(Data items)

· · · ·

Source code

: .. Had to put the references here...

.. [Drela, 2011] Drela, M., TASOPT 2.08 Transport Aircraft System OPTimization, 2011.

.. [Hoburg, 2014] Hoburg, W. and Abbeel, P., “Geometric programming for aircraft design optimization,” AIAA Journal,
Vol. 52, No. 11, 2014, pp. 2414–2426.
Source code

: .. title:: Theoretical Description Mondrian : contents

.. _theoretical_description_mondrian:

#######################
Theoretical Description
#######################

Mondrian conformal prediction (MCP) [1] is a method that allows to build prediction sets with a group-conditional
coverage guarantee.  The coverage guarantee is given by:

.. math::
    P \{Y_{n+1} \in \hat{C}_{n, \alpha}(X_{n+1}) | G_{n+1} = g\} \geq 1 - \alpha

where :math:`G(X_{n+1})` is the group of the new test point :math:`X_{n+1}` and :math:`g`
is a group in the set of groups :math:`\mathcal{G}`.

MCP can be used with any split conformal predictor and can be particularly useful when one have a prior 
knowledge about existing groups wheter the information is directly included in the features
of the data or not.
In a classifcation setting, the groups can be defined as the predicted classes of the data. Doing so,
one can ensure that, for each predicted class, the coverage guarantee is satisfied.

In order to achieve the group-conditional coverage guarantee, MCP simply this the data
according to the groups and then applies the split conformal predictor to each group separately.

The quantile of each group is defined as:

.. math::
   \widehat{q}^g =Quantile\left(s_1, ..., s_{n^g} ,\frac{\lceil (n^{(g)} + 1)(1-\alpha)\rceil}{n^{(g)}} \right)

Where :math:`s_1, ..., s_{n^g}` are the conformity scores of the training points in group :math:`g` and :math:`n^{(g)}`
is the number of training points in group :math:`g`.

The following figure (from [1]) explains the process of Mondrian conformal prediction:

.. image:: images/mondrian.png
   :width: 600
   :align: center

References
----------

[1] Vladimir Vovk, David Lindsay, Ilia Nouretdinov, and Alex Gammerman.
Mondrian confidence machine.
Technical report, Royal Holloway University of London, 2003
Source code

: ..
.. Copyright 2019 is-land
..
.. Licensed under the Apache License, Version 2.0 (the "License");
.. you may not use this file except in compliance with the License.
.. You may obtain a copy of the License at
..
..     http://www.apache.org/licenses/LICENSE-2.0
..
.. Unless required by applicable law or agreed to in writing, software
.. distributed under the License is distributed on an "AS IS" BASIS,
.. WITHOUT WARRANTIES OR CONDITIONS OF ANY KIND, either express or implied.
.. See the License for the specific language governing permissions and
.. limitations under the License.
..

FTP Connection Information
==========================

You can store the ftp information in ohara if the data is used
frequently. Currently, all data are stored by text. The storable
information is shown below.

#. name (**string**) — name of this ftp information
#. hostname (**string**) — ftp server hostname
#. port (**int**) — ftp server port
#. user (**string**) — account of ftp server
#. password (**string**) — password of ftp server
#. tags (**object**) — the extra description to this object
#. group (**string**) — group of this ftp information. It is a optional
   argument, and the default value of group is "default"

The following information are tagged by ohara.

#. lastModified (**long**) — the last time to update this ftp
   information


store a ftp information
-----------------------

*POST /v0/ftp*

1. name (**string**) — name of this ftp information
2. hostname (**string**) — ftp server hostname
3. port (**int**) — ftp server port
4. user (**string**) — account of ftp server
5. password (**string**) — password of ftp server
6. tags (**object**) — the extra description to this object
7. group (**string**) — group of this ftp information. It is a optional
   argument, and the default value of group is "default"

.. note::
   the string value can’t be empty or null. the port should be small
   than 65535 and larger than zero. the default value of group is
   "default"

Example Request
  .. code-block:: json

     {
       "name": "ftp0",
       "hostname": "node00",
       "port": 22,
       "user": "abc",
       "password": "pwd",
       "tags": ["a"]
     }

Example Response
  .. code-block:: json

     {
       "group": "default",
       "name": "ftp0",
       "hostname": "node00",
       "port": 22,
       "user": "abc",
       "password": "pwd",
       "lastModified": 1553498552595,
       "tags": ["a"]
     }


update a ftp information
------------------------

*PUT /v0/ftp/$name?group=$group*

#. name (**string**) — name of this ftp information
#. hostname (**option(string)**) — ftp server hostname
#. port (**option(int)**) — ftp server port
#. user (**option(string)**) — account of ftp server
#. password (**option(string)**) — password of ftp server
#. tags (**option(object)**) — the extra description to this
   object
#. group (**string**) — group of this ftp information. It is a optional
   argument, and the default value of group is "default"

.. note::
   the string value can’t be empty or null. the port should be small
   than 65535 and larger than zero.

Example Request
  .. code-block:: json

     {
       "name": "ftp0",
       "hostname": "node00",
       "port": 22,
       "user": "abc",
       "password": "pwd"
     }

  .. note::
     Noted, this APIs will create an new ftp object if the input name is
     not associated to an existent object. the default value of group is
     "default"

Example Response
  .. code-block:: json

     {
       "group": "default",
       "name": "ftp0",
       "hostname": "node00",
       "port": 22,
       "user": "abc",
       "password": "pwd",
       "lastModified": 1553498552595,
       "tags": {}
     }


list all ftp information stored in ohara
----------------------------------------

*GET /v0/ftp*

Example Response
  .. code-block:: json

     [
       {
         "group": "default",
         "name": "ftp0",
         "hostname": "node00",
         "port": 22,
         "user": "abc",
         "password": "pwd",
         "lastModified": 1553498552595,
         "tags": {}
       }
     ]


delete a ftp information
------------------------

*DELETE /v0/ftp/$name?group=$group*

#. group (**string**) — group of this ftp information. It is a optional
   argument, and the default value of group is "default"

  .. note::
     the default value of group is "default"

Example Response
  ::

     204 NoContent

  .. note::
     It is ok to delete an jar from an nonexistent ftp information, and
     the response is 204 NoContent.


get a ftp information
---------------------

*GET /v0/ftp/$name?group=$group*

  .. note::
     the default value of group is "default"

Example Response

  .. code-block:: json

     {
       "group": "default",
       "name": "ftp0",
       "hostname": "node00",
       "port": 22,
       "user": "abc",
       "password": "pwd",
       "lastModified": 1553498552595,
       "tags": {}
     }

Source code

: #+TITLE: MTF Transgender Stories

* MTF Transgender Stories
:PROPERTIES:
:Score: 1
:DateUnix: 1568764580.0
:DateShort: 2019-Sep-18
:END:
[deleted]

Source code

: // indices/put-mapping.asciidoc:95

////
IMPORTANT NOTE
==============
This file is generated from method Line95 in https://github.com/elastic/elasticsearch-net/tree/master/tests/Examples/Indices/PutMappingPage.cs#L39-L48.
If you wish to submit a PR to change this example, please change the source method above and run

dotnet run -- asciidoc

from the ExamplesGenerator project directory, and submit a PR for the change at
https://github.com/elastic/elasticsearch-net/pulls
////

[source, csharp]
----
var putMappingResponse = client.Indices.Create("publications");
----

· · · ·

Your goal
Across the data above, how many lines include the word "following"? Give only the number.

Reply
2